Bloggers are now capable of moving the news stream by themselves. Furthermore, automated algorithms in sites such as Google have selection of news stories based upon thousands of news feeds, which was one of the primary roles of an old style newspaper or TV news editor. Consider the rise of sites such as digg.com that provide a totally different way of selecting stories for readership. The 28th March 2007 issue of the Financial Times carried two stories that were so appropriate for this topic. The first was that in the UK, for the first time, the amount of money spent on internet advertising is going to exceed the amount of money spent on traditional advertising. But, more curious, was the second article that reported a poll between senior news executives for the World Editors Forum and Reuters. While 85% of the executives saw a rosy figure for the future of their newspapers, 40% said that the internet would become the primary medium in ten years, compared to 35% who thought that print would retain its dominance. Almost 50% thought that news will be free, 62% said that circulation had stalled or fallen.
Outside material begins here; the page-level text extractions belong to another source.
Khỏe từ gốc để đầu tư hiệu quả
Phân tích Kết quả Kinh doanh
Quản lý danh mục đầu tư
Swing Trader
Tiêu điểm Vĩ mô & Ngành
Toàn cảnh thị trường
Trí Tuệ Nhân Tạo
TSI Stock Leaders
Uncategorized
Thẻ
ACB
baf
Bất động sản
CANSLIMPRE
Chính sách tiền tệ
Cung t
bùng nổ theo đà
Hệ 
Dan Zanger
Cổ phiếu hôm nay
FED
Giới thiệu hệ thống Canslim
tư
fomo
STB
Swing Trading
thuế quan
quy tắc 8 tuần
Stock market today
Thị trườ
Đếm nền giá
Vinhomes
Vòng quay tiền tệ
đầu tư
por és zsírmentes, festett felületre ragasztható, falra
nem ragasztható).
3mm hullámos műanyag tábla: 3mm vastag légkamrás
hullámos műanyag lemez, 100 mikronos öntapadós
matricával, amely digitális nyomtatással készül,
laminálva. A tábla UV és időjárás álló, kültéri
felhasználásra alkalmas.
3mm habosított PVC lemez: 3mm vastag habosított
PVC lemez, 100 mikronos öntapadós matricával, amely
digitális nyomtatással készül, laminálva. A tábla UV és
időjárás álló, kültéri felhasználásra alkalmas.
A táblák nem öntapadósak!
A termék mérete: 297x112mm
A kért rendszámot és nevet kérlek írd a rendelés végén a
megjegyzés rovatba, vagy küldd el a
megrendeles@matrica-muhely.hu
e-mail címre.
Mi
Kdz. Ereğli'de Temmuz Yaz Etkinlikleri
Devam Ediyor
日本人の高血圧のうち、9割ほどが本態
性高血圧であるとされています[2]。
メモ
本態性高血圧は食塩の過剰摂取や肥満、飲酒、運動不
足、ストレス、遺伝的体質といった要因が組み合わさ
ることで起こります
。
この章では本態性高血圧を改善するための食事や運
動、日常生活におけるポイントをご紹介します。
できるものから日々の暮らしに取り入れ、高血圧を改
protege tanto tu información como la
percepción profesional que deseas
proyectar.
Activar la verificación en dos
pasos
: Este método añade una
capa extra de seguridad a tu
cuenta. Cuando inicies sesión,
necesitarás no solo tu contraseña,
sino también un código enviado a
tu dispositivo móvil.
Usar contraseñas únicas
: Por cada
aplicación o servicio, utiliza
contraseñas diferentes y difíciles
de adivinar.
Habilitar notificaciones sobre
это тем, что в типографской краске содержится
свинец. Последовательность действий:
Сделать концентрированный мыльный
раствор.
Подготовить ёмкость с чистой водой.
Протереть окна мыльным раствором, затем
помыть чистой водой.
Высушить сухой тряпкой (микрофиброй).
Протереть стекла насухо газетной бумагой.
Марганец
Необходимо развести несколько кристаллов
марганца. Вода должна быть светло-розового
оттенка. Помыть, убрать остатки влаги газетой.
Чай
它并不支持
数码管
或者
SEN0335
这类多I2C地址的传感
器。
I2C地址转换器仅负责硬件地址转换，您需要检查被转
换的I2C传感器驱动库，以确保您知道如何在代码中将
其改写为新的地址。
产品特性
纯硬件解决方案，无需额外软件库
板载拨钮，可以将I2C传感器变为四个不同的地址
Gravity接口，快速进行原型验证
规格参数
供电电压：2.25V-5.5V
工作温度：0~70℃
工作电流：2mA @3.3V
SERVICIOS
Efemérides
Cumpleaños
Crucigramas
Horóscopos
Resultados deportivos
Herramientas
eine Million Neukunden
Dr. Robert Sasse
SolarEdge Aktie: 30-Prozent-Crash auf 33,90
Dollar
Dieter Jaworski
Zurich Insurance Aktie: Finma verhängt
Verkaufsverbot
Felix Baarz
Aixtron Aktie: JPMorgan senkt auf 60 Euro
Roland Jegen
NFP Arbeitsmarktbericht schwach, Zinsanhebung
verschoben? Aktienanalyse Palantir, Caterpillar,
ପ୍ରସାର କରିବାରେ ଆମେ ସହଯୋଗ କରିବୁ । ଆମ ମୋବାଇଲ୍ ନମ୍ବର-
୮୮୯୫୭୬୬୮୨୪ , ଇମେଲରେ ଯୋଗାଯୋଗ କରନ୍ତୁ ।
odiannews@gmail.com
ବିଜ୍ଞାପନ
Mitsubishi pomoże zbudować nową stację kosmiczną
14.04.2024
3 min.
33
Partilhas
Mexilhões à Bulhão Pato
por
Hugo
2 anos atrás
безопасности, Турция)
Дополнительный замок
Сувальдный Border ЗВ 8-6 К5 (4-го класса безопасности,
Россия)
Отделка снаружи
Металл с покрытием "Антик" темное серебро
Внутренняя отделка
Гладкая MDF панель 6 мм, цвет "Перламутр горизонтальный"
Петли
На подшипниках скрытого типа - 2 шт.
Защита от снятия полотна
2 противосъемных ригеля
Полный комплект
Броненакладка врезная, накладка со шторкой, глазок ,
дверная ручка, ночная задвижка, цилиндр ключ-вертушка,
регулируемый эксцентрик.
The figures from the other side of the pond bear this change out. Time magazine has dropped its advertising pages by 25% in the last five years. The New York Times has halved in value in terms of its stock price in the past five years. Classified advertisements are under tremendous pressure from online internet sites such as Craig's List and Gumtree.


 


Internet job sites have taken away the other hugely profitable element for newspapers. There seems to be this lingering notion that countries in Asia are still profitable and good for newspapers. Take India for example, one of the freest and biggest newspaper/magazine markets in the world. In the recent readership survey of 2007 compared to 2006, most of the major Indian newspapers and magazines (both English and vernacular) showed a drop in readership ranging from five to 10 per cent in just one year. For example, the top newspaper, Dainik Jagran, dropped a cool million readers from 18 to 17 million. This puts the few hundred thousand subscribers in the UK and Europe in perspective, where the number of Indian subscribers dropped is equal to the overall subscription of few of the major newspapers, no? To make it worse, the overall subscription of the newspapers here in Europe is smartly dropping as well.


 


Whenever people say, "Oh! The media is biased", it makes me smile. Given the kind of range of news opinions and sources that are available across the world, on radio, TV, newspapers, internet, etc., for them to state that the opinions tend to cluster in one end is a fantastic misreading of the facts or lack of knowledge of how the world has changed. Also, note that the people who state this are either from countries that practise news censorship or are fervent believers in conspiracy theories. There is another type, namely those who are very emotional about news. They aren't looking for news per se; rather, they are looking for corroborating evidence for their fondly held cherished notions. A word of advice to them: in the dim and distant past, when there were few news channels (TV, Radio or print), it made sense to beat up the poor newspapermen. Now? The audience has gone off to other pastures, while they are still wondering about who or what is talking about their pet issues. Therefore, if they do want to influence world opinion and/or inform people, they have to become their own content generators.


 


Going back to the Arab Media Watch, I would have pointed to the interesting rise of Al Jazeera as an example of the admission of new entrants, the rise in internet chat rooms and groups, blogs, digg.com, etc. The old ways of informing and influencing public opinion has already changed immeasurably. I am reminded of good old Darwin's quote where he said: "the species which survived were not the biggest or fastest but the most adaptable to change".


 


It is a very exciting time, my dear readers. It is not good or bad (other than for the people who refuse to change), it's just different. I will close with an old trekkie quote. One of the classic utterances in Star Trek is when the Doc tells the Captain on seeing new life on a strange planet, "It's life, Jim, but not as we know it".


 


All this to be taken with a grain of piquant salt!